GSVA was performed using the GSVA R package (version 1.30.0).104 We selected gene sets of curated signaling pathways from the MSigDB Database (v7.0, https://www.gsea-msigdb.org) to identify pathways enriched in different limb mesenchymal subsets. The gene-by-cell matrix was converted to gene-set-by-cell matrix and GSVA scores were computed for gene sets with a minimum of 5 detected genes. Significant pathways enriched in different clusters were calculated by two-sided unpaired t-test implemented in Limma R package (version 3.38.3).

Surface markers and TFs

Surface marker and TF lists were downloaded from the in silico human surfaceome (http://wlab.ethz.ch/surfaceome/)105 and HumanTFDB3.0 (http://bioinfo.life.hust.edu.cn/HumanTFDB/) database websites (Supplementary information, Table S4).

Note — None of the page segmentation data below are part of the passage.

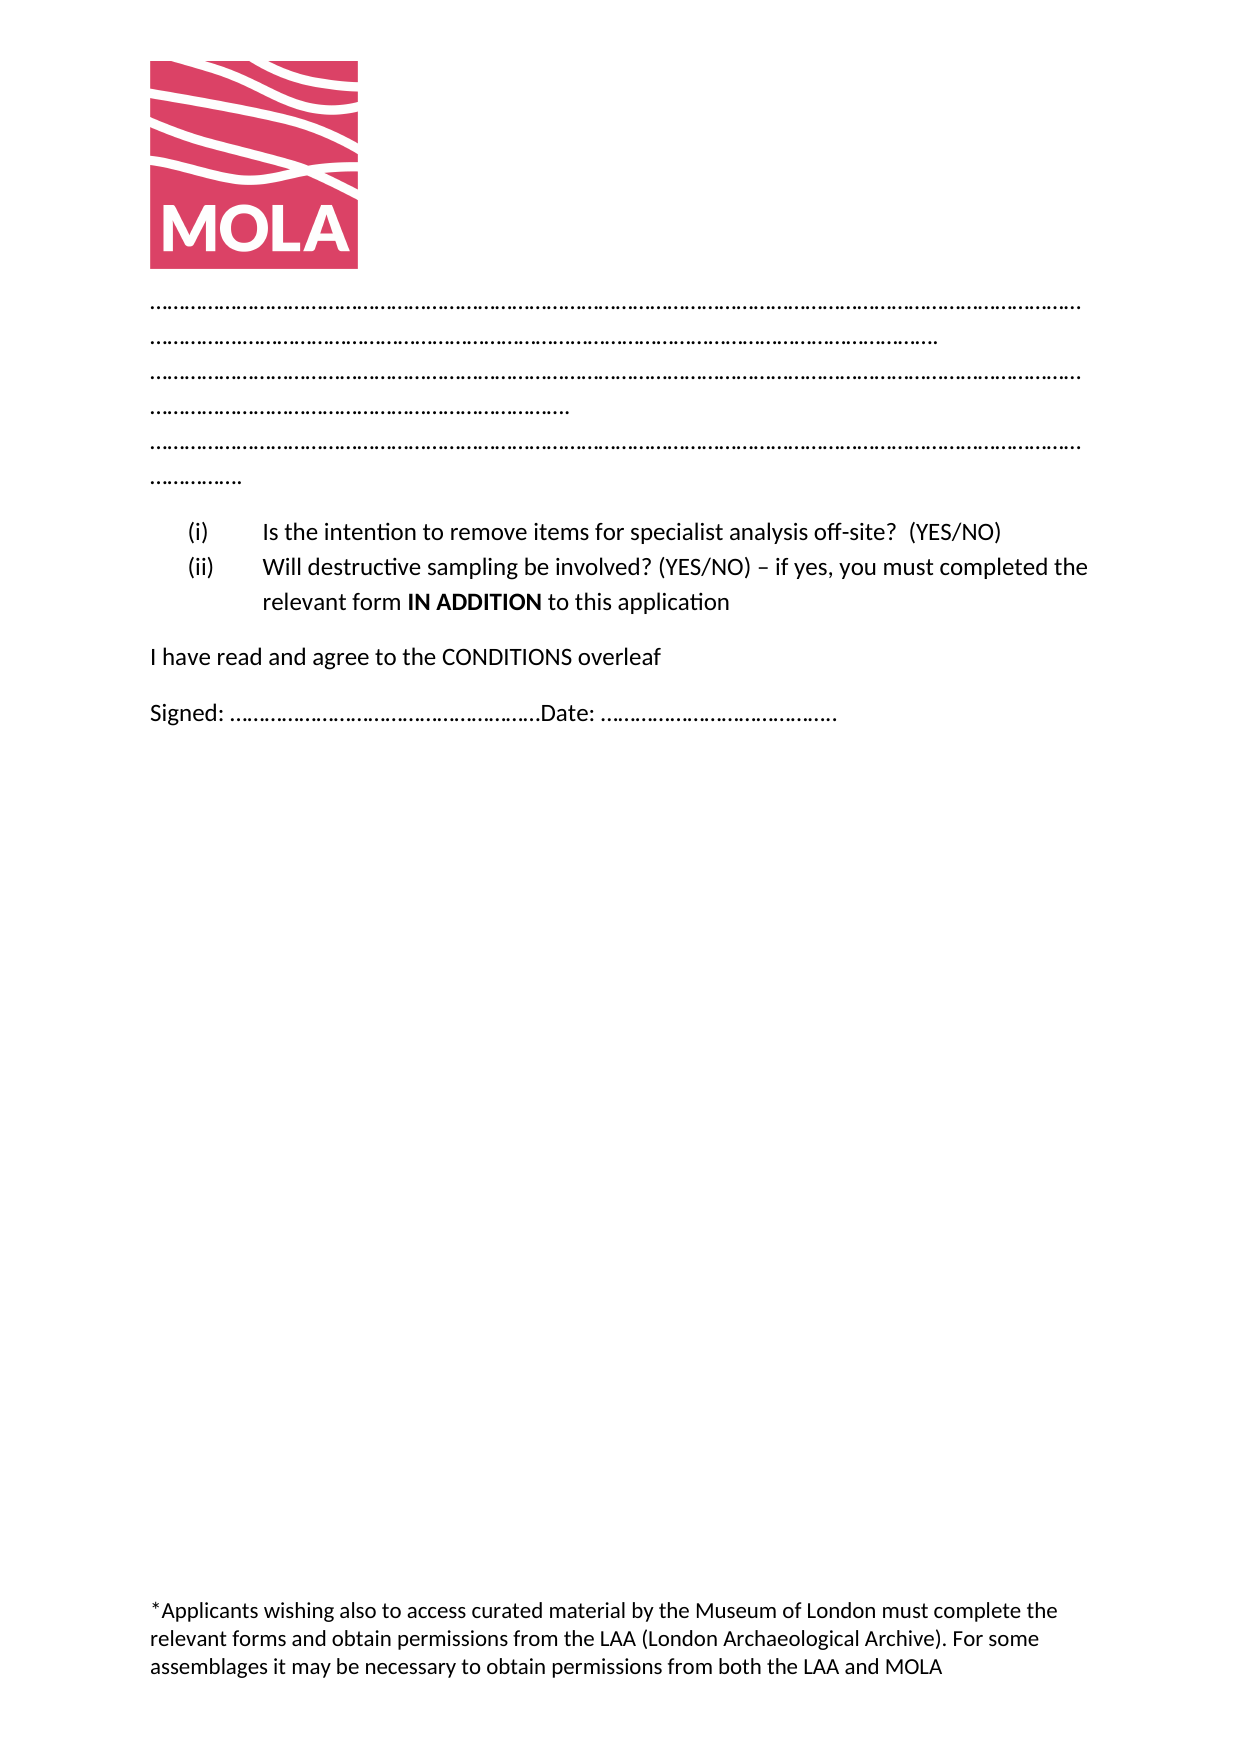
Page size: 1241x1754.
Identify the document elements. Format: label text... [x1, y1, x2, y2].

list Is the intention to remove items for specialist analysis off-site? (YES/NO) [187, 516, 1090, 546]
picture [150, 61, 358, 150]
text I have read and agree to the CONDITIONS overleaf [150, 642, 1090, 672]
text ………………………………………………………………………………………………………….……………………………………………………………………………………………………………………………………………………………………………………………………………….…………………………………………………………………………………………………………………………………………………………….………………………………………………………………………………………………………….……………………………………………………………………………………………………………………………………………………………………………………………………………….……………………………………………………………………………………………………………………………………………………………. [150, 150, 1090, 490]
list Will destructive sampling be involved? (YES/NO) – if yes, you must completed the relevant form IN ADDITION to this application [187, 551, 1090, 616]
text Signed: ………………………………………………Date: ………………………………….. [150, 697, 1090, 728]
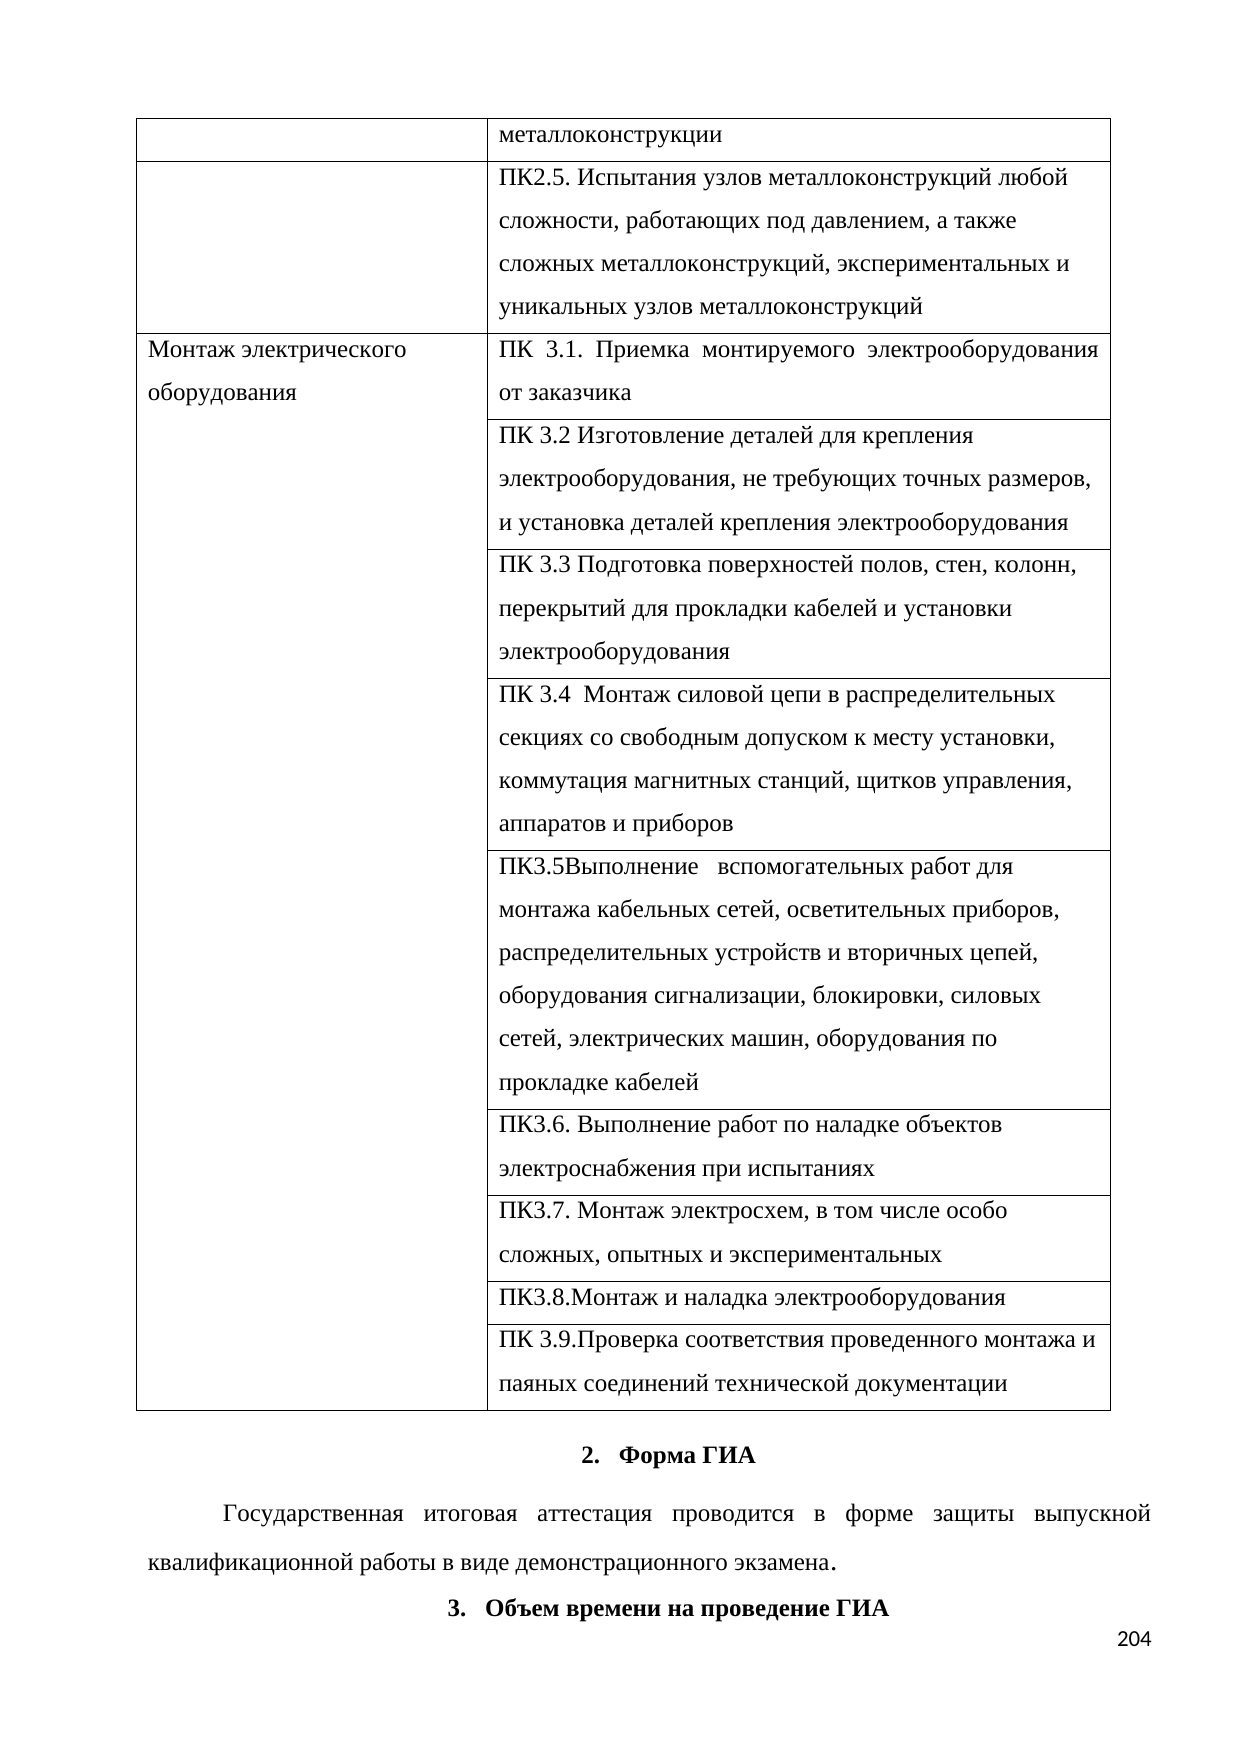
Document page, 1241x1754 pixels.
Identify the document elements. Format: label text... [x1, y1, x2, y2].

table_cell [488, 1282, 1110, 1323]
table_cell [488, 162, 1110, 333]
list Форма ГИА [185, 1440, 1152, 1468]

Statistics and reproducibility

Values in scatter plots were presented as means ± SEM. Statistical analyses were performed using R and SPSS. The statistical significance of differences was determined using one-way ANOVA with LSD multiple comparison tests (Fig. 4e; Supplementary information, Fig. S4d). Wilcoxon signed rank test was used to determine the statistical significance of differences for gene expression (2–ΔΔCt) analyses (Fig. 5c; Supplementary information, Figs. S4h and S5f, h). For scRNA-seq experiments, we analyzed three independent embryos for limb buds (5 WPC), three independent embryos for long bones (8 WPC), two independent embryos for calvaria (8 WPC), and one embryo for eSSPC phenotypic marker validation (Supplementary information, Fig. S5a–c). For functional experiments, we analyzed two independent embryos for H&E staining and immunostaining (Figs. 1a, 3i, j, 4b; Supplementary information, Figs. S4b, S6d), three independent embryos for CFU-F colony and sphere formation analyses (Fig. 4c–e; Supplementary information, Fig. S4c, d), two independent embryos for PDGFRA+ cell colony formation analysis (Supplementary information, Fig. S4e, f), three independent clones for clonal differentiation analyses (Fig. 5a–c; Supplementary information, Fig. S5g, h), three independent embryos for nonclonal differentiation analyses (Supplementary information, Fig. S5e, f), three independent embryos for renal subcapsular transplantation of eSSPCs (Fig. 5d), and one embryo for renal subcapsular transplantation of PDGFRAlow/–PDPN+CADM1 cells (Supplementary information, Fig. S5i).